Logo Bloomberg Technoz

Sudaryono juga menyinggung kritik yang mempertanyakan pelibatan aparat dalam program pemerintah. Menurutnya, apabila TNI dan Polri tidak dilibatkan, maka harus ada alternatif lain yang juga mampu menjalankan tugas tersebut.

"Kemarin ada yang tanya ke saya, 'Ya sudah kalau begitu tentara sama polisi tidak usah bantu.' Ya sudah, nanti saya kerahkan mahasiswa tidak pakai gaji, mau tidak? Tidak mau," katanya.
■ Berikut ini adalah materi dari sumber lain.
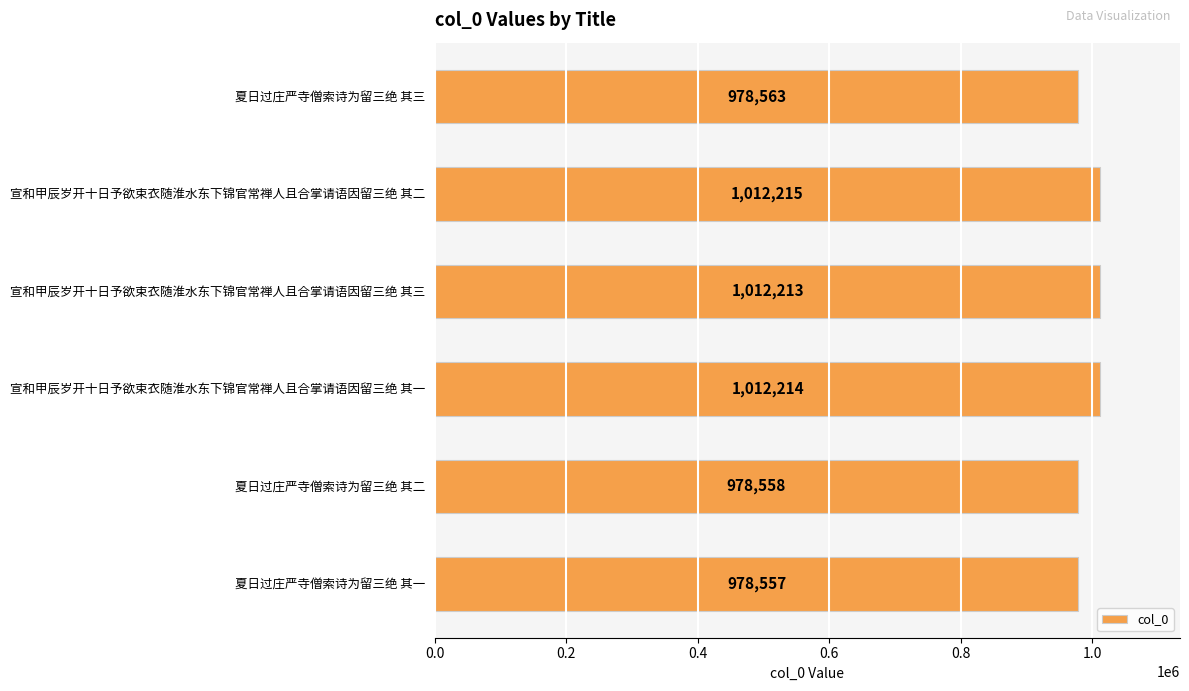

At which category does the chart reach its minimum across all series?

夏日过庄严寺僧索诗为留三绝 其一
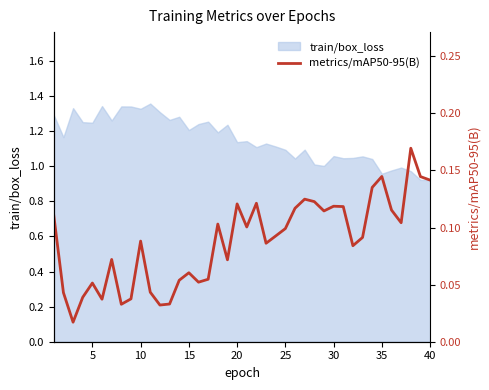

The value of train/box_loss at 5 is 0.7. True or false?

False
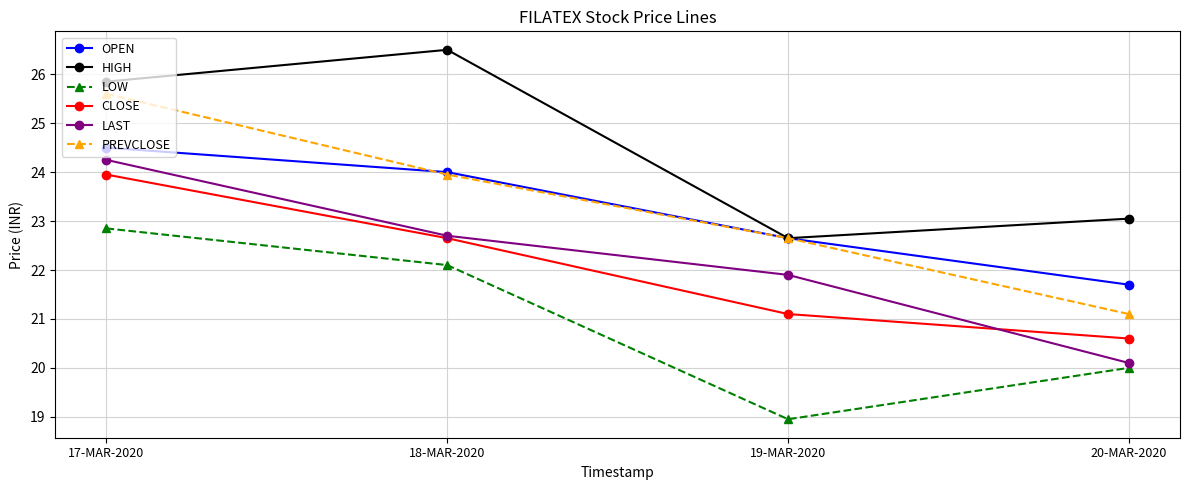

True or false: OPEN has a value of 13.9 at 20-MAR-2020.

False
Meski demikian, ia menegaskan belum ingin memberikan keputusan final mengenai pelibatan TNI dan Polri dalam MBG. Fokus utamanya adalah memastikan program dapat berjalan dengan baik dan mencapai sasaran.

"Jadi intinya saya tidak ingin berkomentar lebih jauh. Intinya adalah bagaimana semua pihak caranya agar barang ini bisa terlaksana dengan baik. Sasarannya jelas. Anak-anak cukup gizi, aman. Dan kemudian berdampak kepada ekonomi lokal," ujar Sudaryono.

Selain itu, Sudaryono menekankan pentingnya menjaga kualitas bahan baku makanan dalam program MBG. Menurut dia, seluruh bahan pangan yang digunakan harus memenuhi standar keamanan untuk mencegah terulangnya kasus keracunan makanan.

"Dengan memberdayakan UMKM, memberdayakan petani, peternak, dan lain-lain, dengan satu syarat, semua bahannya itu juga harus benar. Standar keamanannya juga harus benar. Karena kita belajar dari faktor keracunan dan lain-lain. Selain cara mengolahnya, ada juga yang dari bahan bakunya yang mungkin tidak terstandar atau kualitasnya kurang bagus," kata dia.